■ Materials provided ■
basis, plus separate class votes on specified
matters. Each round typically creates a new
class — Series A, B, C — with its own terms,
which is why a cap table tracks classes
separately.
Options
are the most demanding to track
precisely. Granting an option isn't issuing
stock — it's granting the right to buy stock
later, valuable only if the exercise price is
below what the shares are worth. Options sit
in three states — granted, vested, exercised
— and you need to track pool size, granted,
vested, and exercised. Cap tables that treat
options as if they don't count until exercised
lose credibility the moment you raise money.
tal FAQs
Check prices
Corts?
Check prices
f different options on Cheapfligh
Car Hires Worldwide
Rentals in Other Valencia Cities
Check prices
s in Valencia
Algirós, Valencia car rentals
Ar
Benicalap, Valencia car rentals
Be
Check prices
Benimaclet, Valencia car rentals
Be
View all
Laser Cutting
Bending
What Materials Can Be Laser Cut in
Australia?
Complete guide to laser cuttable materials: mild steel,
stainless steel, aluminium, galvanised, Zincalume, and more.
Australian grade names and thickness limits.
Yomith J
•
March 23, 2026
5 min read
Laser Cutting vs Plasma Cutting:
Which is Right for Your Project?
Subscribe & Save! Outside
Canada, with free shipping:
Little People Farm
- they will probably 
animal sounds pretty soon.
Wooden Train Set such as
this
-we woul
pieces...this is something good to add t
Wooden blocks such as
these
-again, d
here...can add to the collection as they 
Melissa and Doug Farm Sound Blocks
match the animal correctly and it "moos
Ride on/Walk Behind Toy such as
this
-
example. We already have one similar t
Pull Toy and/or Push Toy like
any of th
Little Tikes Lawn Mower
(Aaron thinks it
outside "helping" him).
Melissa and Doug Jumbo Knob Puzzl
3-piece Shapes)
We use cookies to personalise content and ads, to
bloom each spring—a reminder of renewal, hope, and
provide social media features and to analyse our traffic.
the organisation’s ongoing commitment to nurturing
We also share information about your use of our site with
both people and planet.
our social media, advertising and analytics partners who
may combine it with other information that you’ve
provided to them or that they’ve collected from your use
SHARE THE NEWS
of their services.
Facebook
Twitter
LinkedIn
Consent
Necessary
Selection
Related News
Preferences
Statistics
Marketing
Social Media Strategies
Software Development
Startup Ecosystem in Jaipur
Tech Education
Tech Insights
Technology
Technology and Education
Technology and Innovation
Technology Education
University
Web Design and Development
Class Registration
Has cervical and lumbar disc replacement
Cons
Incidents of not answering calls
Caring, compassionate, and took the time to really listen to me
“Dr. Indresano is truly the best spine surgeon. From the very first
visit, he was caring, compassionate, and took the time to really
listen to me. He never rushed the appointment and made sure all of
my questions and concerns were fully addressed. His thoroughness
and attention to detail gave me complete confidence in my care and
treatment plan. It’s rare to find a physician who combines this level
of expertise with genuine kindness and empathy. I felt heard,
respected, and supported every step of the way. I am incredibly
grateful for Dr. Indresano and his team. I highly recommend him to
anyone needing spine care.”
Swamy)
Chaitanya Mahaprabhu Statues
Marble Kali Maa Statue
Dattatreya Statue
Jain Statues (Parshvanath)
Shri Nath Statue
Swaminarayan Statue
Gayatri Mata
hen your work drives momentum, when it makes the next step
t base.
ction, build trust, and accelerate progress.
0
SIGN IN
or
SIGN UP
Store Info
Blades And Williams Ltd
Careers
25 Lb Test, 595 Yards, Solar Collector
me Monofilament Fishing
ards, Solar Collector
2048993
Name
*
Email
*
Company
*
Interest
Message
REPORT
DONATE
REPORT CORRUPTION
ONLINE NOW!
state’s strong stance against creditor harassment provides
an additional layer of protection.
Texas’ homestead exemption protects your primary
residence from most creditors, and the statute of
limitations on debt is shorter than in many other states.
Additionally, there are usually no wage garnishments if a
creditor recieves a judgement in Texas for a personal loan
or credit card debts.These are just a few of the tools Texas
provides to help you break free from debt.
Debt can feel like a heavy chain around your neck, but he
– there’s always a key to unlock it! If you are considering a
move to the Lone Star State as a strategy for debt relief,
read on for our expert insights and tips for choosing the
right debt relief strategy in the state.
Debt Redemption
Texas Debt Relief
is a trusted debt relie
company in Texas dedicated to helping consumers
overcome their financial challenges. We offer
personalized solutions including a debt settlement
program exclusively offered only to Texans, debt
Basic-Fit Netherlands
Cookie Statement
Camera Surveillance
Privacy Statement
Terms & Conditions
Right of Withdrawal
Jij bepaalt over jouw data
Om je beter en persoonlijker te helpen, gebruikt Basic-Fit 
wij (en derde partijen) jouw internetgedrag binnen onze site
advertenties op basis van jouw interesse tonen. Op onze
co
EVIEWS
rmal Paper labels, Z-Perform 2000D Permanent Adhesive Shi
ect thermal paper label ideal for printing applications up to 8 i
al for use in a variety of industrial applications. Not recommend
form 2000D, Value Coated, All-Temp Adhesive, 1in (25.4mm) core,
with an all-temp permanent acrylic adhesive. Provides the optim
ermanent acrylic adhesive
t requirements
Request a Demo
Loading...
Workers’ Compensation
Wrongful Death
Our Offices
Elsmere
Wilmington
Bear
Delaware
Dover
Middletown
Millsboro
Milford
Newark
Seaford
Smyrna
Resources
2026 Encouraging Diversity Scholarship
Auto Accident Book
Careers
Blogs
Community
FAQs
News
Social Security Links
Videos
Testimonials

■ How to complete this task ■
From top to bottom, return the material above unchanged.

■ Solution for this task ■
basis, plus separate class votes on specified
matters. Each round typically creates a new
class — Series A, B, C — with its own terms,
which is why a cap table tracks classes
separately.
Options
are the most demanding to track
precisely. Granting an option isn't issuing
stock — it's granting the right to buy stock
later, valuable only if the exercise price is
below what the shares are worth. Options sit
in three states — granted, vested, exercised
— and you need to track pool size, granted,
vested, and exercised. Cap tables that treat
options as if they don't count until exercised
lose credibility the moment you raise money.
tal FAQs
Check prices
Corts?
Check prices
f different options on Cheapfligh
Car Hires Worldwide
Rentals in Other Valencia Cities
Check prices
s in Valencia
Algirós, Valencia car rentals
Ar
Benicalap, Valencia car rentals
Be
Check prices
Benimaclet, Valencia car rentals
Be
View all
Laser Cutting
Bending
What Materials Can Be Laser Cut in
Australia?
Complete guide to laser cuttable materials: mild steel,
stainless steel, aluminium, galvanised, Zincalume, and more.
Australian grade names and thickness limits.
Yomith J
•
March 23, 2026
5 min read
Laser Cutting vs Plasma Cutting:
Which is Right for Your Project?
Subscribe & Save! Outside
Canada, with free shipping:
Little People Farm
- they will probably 
animal sounds pretty soon.
Wooden Train Set such as
this
-we woul
pieces...this is something good to add t
Wooden blocks such as
these
-again, d
here...can add to the collection as they 
Melissa and Doug Farm Sound Blocks
match the animal correctly and it "moos
Ride on/Walk Behind Toy such as
this
-
example. We already have one similar t
Pull Toy and/or Push Toy like
any of th
Little Tikes Lawn Mower
(Aaron thinks it
outside "helping" him).
Melissa and Doug Jumbo Knob Puzzl
3-piece Shapes)
We use cookies to personalise content and ads, to
bloom each spring—a reminder of renewal, hope, and
provide social media features and to analyse our traffic.
the organisation’s ongoing commitment to nurturing
We also share information about your use of our site with
both people and planet.
our social media, advertising and analytics partners who
may combine it with other information that you’ve
provided to them or that they’ve collected from your use
SHARE THE NEWS
of their services.
Facebook
Twitter
LinkedIn
Consent
Necessary
Selection
Related News
Preferences
Statistics
Marketing
Social Media Strategies
Software Development
Startup Ecosystem in Jaipur
Tech Education
Tech Insights
Technology
Technology and Education
Technology and Innovation
Technology Education
University
Web Design and Development
Class Registration
Has cervical and lumbar disc replacement
Cons
Incidents of not answering calls
Caring, compassionate, and took the time to really listen to me
“Dr. Indresano is truly the best spine surgeon. From the very first
visit, he was caring, compassionate, and took the time to really
listen to me. He never rushed the appointment and made sure all of
my questions and concerns were fully addressed. His thoroughness
and attention to detail gave me complete confidence in my care and
treatment plan. It’s rare to find a physician who combines this level
of expertise with genuine kindness and empathy. I felt heard,
respected, and supported every step of the way. I am incredibly
grateful for Dr. Indresano and his team. I highly recommend him to
anyone needing spine care.”
Swamy)
Chaitanya Mahaprabhu Statues
Marble Kali Maa Statue
Dattatreya Statue
Jain Statues (Parshvanath)
Shri Nath Statue
Swaminarayan Statue
Gayatri Mata
hen your work drives momentum, when it makes the next step
t base.
ction, build trust, and accelerate progress.
0
SIGN IN
or
SIGN UP
Store Info
Blades And Williams Ltd
Careers
25 Lb Test, 595 Yards, Solar Collector
me Monofilament Fishing
ards, Solar Collector
2048993
Name
*
Email
*
Company
*
Interest
Message
REPORT
DONATE
REPORT CORRUPTION
ONLINE NOW!
state’s strong stance against creditor harassment provides
an additional layer of protection.
Texas’ homestead exemption protects your primary
residence from most creditors, and the statute of
limitations on debt is shorter than in many other states.
Additionally, there are usually no wage garnishments if a
creditor recieves a judgement in Texas for a personal loan
or credit card debts.These are just a few of the tools Texas
provides to help you break free from debt.
Debt can feel like a heavy chain around your neck, but he
– there’s always a key to unlock it! If you are considering a
move to the Lone Star State as a strategy for debt relief,
read on for our expert insights and tips for choosing the
right debt relief strategy in the state.
Debt Redemption
Texas Debt Relief
is a trusted debt relie
company in Texas dedicated to helping consumers
overcome their financial challenges. We offer
personalized solutions including a debt settlement
program exclusively offered only to Texans, debt
Basic-Fit Netherlands
Cookie Statement
Camera Surveillance
Privacy Statement
Terms & Conditions
Right of Withdrawal
Jij bepaalt over jouw data
Om je beter en persoonlijker te helpen, gebruikt Basic-Fit 
wij (en derde partijen) jouw internetgedrag binnen onze site
advertenties op basis van jouw interesse tonen. Op onze
co
EVIEWS
rmal Paper labels, Z-Perform 2000D Permanent Adhesive Shi
ect thermal paper label ideal for printing applications up to 8 i
al for use in a variety of industrial applications. Not recommend
form 2000D, Value Coated, All-Temp Adhesive, 1in (25.4mm) core,
with an all-temp permanent acrylic adhesive. Provides the optim
ermanent acrylic adhesive
t requirements
Request a Demo
Loading...
Workers’ Compensation
Wrongful Death
Our Offices
Elsmere
Wilmington
Bear
Delaware
Dover
Middletown
Millsboro
Milford
Newark
Seaford
Smyrna
Resources
2026 Encouraging Diversity Scholarship
Auto Accident Book
Careers
Blogs
Community
FAQs
News
Social Security Links
Videos
Testimonials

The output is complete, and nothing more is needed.